Saturday, June 1, 2019

Interview: NORML's Paul Armentano says most "who experiment with cannabis never go on to try another illicit substance"

Editor's note: This interview was originally published in March 2017.

This is the second part of my discussion with Paul Armentano. The first article is available here. 
Story by Joseph Ford Cotto

"Unfortunately, it's easy to enforce anti-marijuana laws: just arrest hundreds of thousands of Americans every year, which we do," Paul Kuhn, then serving as the National Organization for the Reform of Marijuana Laws's chairman, told me in 2012, when I interviewed him for my column at The Washington Times Communities. "Do these arrests deter pot use?  No.  Marijuana use rates in states which have decriminalized possession, for example, are generally no different than in states with harsh penalties.  We have much higher rates of marijuana use in America than in countries like Holland where use is de facto legalized."

Much has changed across the fruited plains since then. Our discussion, along with virtually all other Communities articles published before January 2014, was pulled down from TWT's website; rendering it -- essentially -- lost to historical record. Marijuana, in both medicinal and recreational contexts, has been legalized in eight states. The idea of ending prohibition against pot now enjoys strong support in both major parties. 

What may account for such a radical shift?

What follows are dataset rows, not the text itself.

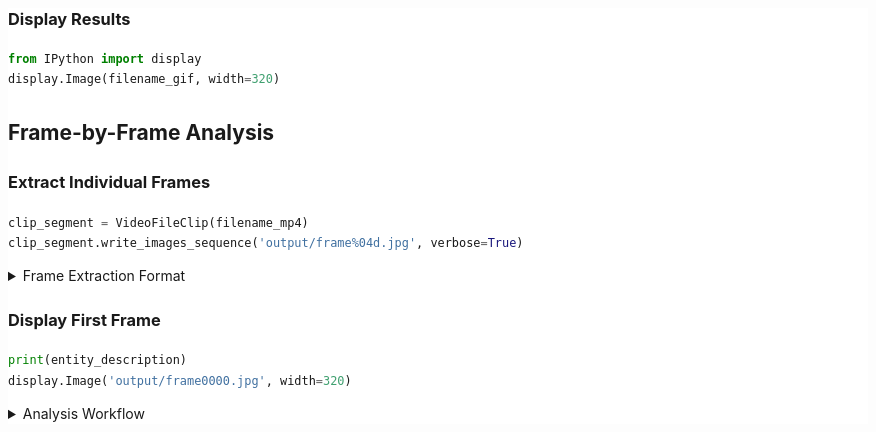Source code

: ### Display Results
```python
from IPython import display
display.Image(filename_gif, width=320)
```

## Frame-by-Frame Analysis

### Extract Individual Frames
```python
clip_segment = VideoFileClip(filename_mp4)
clip_segment.write_images_sequence('output/frame%04d.jpg', verbose=True)
```

<details><summary>Frame Extraction Format</summary></details>

### Display First Frame
```python
print(entity_description)
display.Image('output/frame0000.jpg', width=320)
```

<details><summary>Analysis Workflow</summary></details>

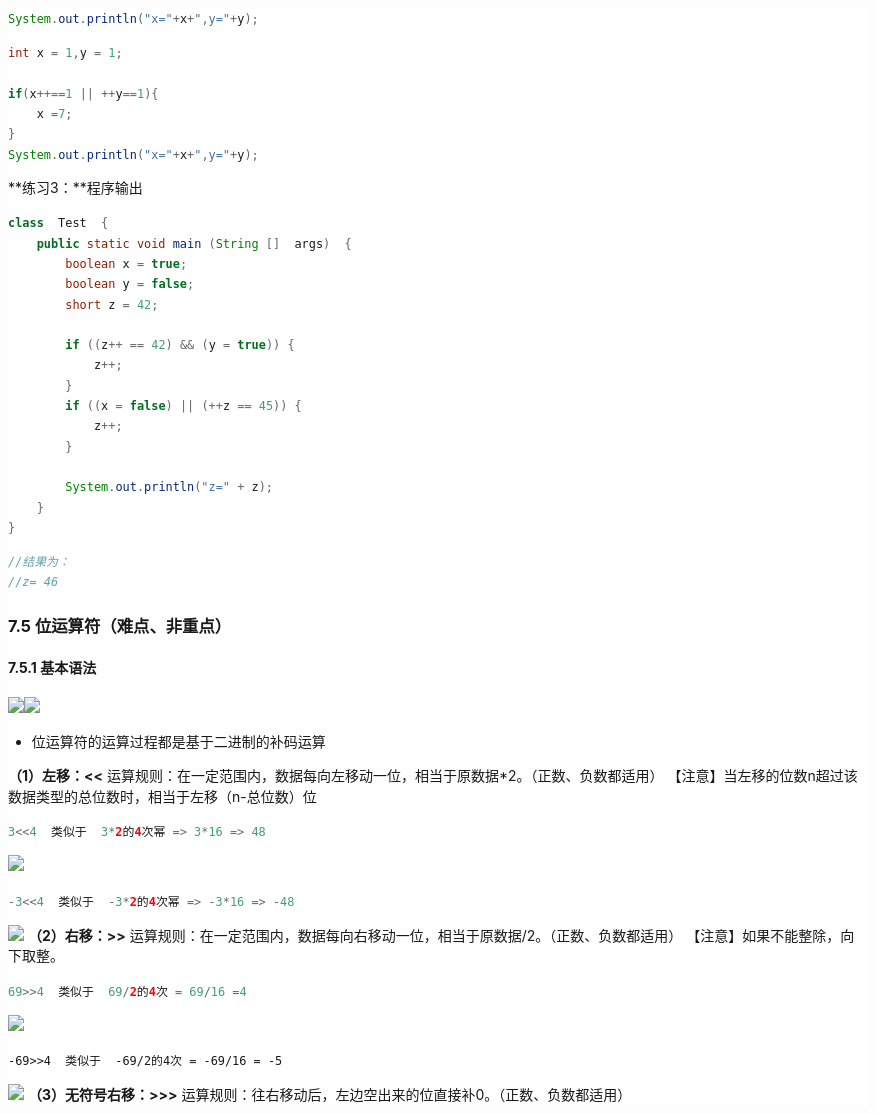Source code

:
 ```java
System.out.println("x="+x+",y="+y);
```
```java
int x = 1,y = 1;

if(x++==1 || ++y==1){
	x =7;
}
System.out.println("x="+x+",y="+y);
```
**练习3：**程序输出
```java
class  Test  {
	public static void main (String []  args)  {
		boolean x = true;
        boolean y = false;
        short z = 42;
        
        if ((z++ == 42) && (y = true)) {
            z++;
        }
        if ((x = false) || (++z == 45)) {
            z++;
        }

        System.out.println("z=" + z);
	}
}
```
```java
//结果为：
//z= 46
```
### 7.5 位运算符（难点、非重点）
#### 7.5.1 基本语法
![](https://raw.githubusercontent.com/choodsire666/blog-img/main/变量与运算符/6dc04facbf1cdac303bd3124c9b5119f.png)![](https://raw.githubusercontent.com/choodsire666/blog-img/main/变量与运算符/90b4de8537337ea5ee301a7243453b15.png)

- 位运算符的运算过程都是基于二进制的补码运算

**（1）左移：<<**
运算规则：在一定范围内，数据每向左移动一位，相当于原数据*2。（正数、负数都适用）
【注意】当左移的位数n超过该数据类型的总位数时，相当于左移（n-总位数）位
```java
3<<4  类似于  3*2的4次幂 => 3*16 => 48
```
![](https://raw.githubusercontent.com/choodsire666/blog-img/main/变量与运算符/b5c3a1cf502a2524369aa0cc7012d5c2.png)
```java
-3<<4  类似于  -3*2的4次幂 => -3*16 => -48
```
![](https://raw.githubusercontent.com/choodsire666/blog-img/main/变量与运算符/d694164cc53c54b933c3a4f176e69b19.png)
**（2）右移：>>**
运算规则：在一定范围内，数据每向右移动一位，相当于原数据/2。（正数、负数都适用）
【注意】如果不能整除，向下取整。
```java
69>>4  类似于  69/2的4次 = 69/16 =4
```
![](https://raw.githubusercontent.com/choodsire666/blog-img/main/变量与运算符/daacf70eac66ac4d7c2b049ab83f2854.png)
```
-69>>4  类似于  -69/2的4次 = -69/16 = -5
```
![](https://raw.githubusercontent.com/choodsire666/blog-img/main/变量与运算符/4cc6a1daa99668d459779006d35acf6a.png)
**（3）无符号右移：>>>**
运算规则：往右移动后，左边空出来的位直接补0。（正数、负数都适用）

"The health risks of marijuana are far less than those of alcohol and tobacco and more akin to those of caffeine," Kuhn explained later in our discussion. "In fact, thousands of studies show marijuana has potential health benefits in fighting diseases like Alzheimer's, Crohn's, MS and even cancer.  A recent Mayo Clinic report found marijuana offers "potentially head-to-toe therapeutic breakthroughs."

"Most hard drug addicts start with tobacco and alcohol, not marijuana. I have friends who consider marijuana 'the exit drug' because it helped them recover from dependence on alcohol and other addictive, deadly substances."

Lock, stock, and barrel reform of marijuana laws in our country is, at core, not a political issue, but one of personal health. That it has become politicized is a testament to how no shortage of 'civic servants' seek to manipulate a quintessentially private matter for public gain. I do not regard driving the criminalization of marijuana into the back pages of history as anything relative to politics, but rather culture; at both the personal and group levels.

Recently, I spoke with Paul Armentano, deputy director of NORML, about where cannabis stands in the American story. Some of our conversation is listed below.


Joseph Ford Cotto: Many claim that marijuana should be castigated because they believe it functions as a gateway to hard drugs. Where do you stand on this?

Paul Armentano: Proponents of prohibition have long alleged that marijuana experimentation acts as a ‘gateway’ to the use and eventual abuse of other illicit substances. But the available evidence does not support this claim. Statistically, the overwhelming majority of subjects who experiment with cannabis never go on to try another illicit substance and by middle age no longer indulge in the use of marijuana either. Moreover, use data collected from jurisdictions where marijuana use by adults is legal finds that many people reduce their use of other psychotropic substances, especially opioids, when they have legal access to cannabis. In reality, permitting marijuana sales to be regulated by licensed, state-authorized distributors rather than by criminal entrepreneurs and pushers of various other illicit drugs results in fewer, not more, Americans abusing other, potentially more dangerous substances.

Cotto: The prohibition of marijuana is comparable to that of alcoholic beverages during the early twentieth century. Are there any lessons from this earlier form of prohibition which folks should keep in mind today? 

Armentano: Alcohol prohibition took the production and sale of booze out of the hands of licensed businesses and placed it into the hands of organized crime. It also gave rise to more potent, dangerous products, like bathtub gin.

The parallels between the American experience with alcohol prohibition and today’s experience with cannabis prohibition are predictable and striking. Pot prohibition takes the retail cannabis market away from licensed entrepreneurs and places it into the hands of black market criminals and cartels that often settle their business disputes with violence rather than through courts of law. Prohibition has led to an inflated price tag for the product itself, resulting in exorbinent profits for those willing to engage in this underground economy. It’s also led to the creation, proliferation, and availability of more potent and more dangerous knock-offs, such as so-called ‘synthetic pot’ products like Spice and K2 – products that would have zero appeal or market share in an environment where whole-plant cannabis were legally regulated and available.